Last Wednesday, Kwizgiver asked what songs we’d put on a Valentine’s Day mix CD.  That question inspired this week’s TTT:

1.  The Power of Two by the Indigo Girls.  This was (one of) Mr. Chili’s and my wedding song(s).  I loved it the moment I heard it, and it can still bring me to tears.  The closer I’m bound in love to you / the closer I am to free…

2.  Native Melody (This Must Be the Place), as imagined by Shawn Colvin.  Here’s the other song, and this one makes me cry, too.  I can’t tell one from the other / Did I find you, or you find me? / There was a time / Before we were born / If someone asks, this where I’ll be . . .

3.  The Best of What’s Around by the Dave Matthews Band.  I didn’t realize this was a love song until I really took time to listen to the lyrics.  The more I hear it, the more convinced I am that it’s about loyalty and commitment which, in my mind, are the foundations of a strong and healthy relationship.  See you and me / have a better time than most can dream / have it better than the best / so we can pull on through / whatever tears at us / whatever holds us down / and if nothing can be done / we’ll make the best of what’s around.

4.  Trust Me (This is Love) by Amanda Marshall.  This came off of her breakthrough album, and it’s another song about sticking it out.  You and I can walk on water / the river rises, we rise above / it may not look that way right now / but trust me, Baby, this is love.
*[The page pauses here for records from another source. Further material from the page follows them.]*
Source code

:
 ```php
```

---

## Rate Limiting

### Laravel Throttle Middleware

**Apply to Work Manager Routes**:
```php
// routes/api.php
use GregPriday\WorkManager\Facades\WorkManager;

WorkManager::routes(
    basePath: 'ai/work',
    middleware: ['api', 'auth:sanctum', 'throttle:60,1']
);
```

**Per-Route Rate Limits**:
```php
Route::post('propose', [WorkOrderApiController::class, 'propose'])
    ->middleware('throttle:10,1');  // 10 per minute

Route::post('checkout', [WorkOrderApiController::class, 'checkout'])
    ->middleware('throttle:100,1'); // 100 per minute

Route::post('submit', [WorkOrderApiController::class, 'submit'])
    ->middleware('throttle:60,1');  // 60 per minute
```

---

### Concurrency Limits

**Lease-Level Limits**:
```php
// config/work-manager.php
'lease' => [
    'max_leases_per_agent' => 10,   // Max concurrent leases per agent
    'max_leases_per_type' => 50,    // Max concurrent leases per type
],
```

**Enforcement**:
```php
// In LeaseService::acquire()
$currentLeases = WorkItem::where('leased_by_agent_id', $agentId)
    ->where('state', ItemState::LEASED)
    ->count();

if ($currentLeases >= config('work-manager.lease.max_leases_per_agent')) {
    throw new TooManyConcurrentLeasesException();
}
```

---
5. Marry Me by Train.  It’s about head-over-heels, I’m-in-this-forever love, and I get that.  Together can never be close enough for me / to feel like I am close enough to you / You wear white and I’ll wear out the words I love you…

6.  You’re the First, the Last, My Everything by Barry White.  I mean, come on; it’s Barry frickin’ White!  The first, the last, my everything / And the answer to / all my dreams

7.  Farther to Fall by David Wilcox.  Well, what a surprise!  Another song about sticking it out!  We’ve come so many miles / we can make it if we don’t look down

8.  Sunday Morning by Maroon 5.  One of the (many) things I love about Adam Levine is that he’s not afraid to talk about the intersection of love and sex, and if ever there were a song about the intersection of love and sex, People, it’s this one.  Fingers trace your every outline / paint a picture with my hands / back and forth we sway like branches in a storm / change the weather, still together when it ends / that may be all I need…

9.  Lucky One by Vertical Horizon.  Once, when I saw Matt in concert at a teeny-tiny little venue (please, please, please come back!), he mentioned that most of his love songs were angsty and unhappy, but that this one was a stark departure (I take it things were going well for him at the time in that department; I hope they still are).  He wasn’t sure how he felt about that, but it seemed to be working for him.  I’ll volunteer to watch you / through the dreams that haunt you / I promise to wake you / before the fear overtakes you.

10.  Do You Remember by Jack Johnson.  I love this guy; he can sing about the most heart-rending stuff in a way that feels light and accessible but never campy or disrespected, and this song is one of my most favorites.  I was crazy about you then and now /  The craziest thing of all / Over ten years have gone by / And you’re still mine.

Happy Valentine’s Day.  What are YOUR favorite love songs?